The program itself emphasized language development and literacy, Reynolds noted.
Moreover, the program has provided continuity. "Because it's a school-based, there is continuing access to services, and kids stay in the same environment through elementary school," he said. "It promotes positive transitions from one grade to the next."
As overwhelmingly positive as these results appear, government-funded preschool programs, especially those for poor kids, have political implications, Reynolds said.
There isn't enough spending on high-quality services," he said. "The social program that has the biggest effects and the most enduring effects is preschool.
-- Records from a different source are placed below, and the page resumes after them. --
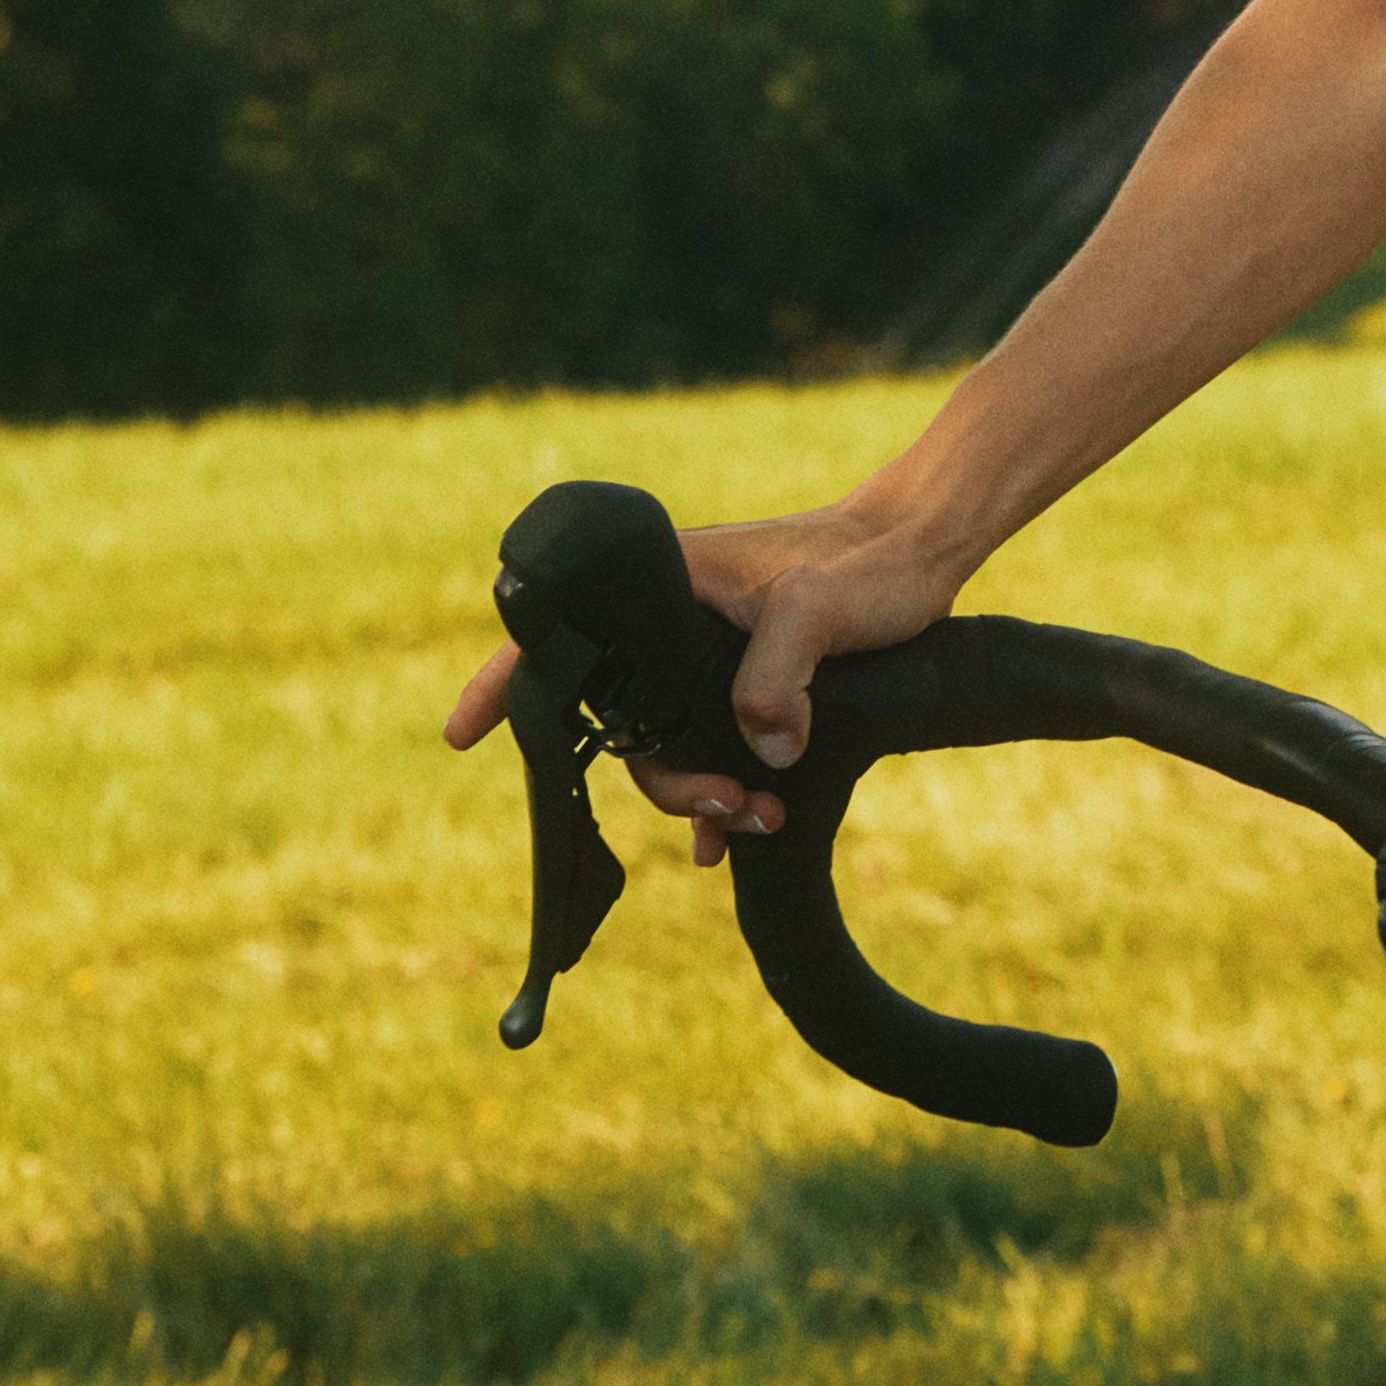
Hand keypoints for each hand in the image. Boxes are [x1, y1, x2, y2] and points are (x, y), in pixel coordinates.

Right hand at [435, 492, 980, 859]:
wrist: (923, 549)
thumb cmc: (869, 561)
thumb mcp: (822, 611)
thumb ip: (777, 675)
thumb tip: (757, 750)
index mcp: (664, 583)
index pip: (559, 633)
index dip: (504, 684)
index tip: (462, 733)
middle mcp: (669, 616)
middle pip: (619, 715)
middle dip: (658, 778)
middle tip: (722, 807)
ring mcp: (701, 648)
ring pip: (665, 738)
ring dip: (697, 791)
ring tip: (755, 817)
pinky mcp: (741, 674)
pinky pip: (703, 743)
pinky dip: (715, 791)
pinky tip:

But, there is a gap between what we know and what we fund."
"This program can reduce the disparities in education and success," Reynolds declared.
Reynolds added that while this program costs more than some other preschool programs, it pays dividends later in life because adults who went through the program are more likely to succeed and not burden public health programs or the legal system.
But not everyone believes that the federal government should be funding early childhood education programs.
Andrew J. Coulson, director of the Cato Institute's Center for Educational Freedom, the "the study's findings on the Chicago Parent Center program are certainly interesting but they do not provide evidence in support of the authors' policy recommendations."
"While a few specific pre-K programs seem to have had lasting impacts, they appear to be exceptions rather than the rule," he said. "More specifically, the federal government's efforts to scale-up the success of those particular programs, over four decades and at very great cost, have not proven effective. Yet another study pointing to the effect of one of the three pre-K programs that did have lasting effects does not alter that picture," Coulson said.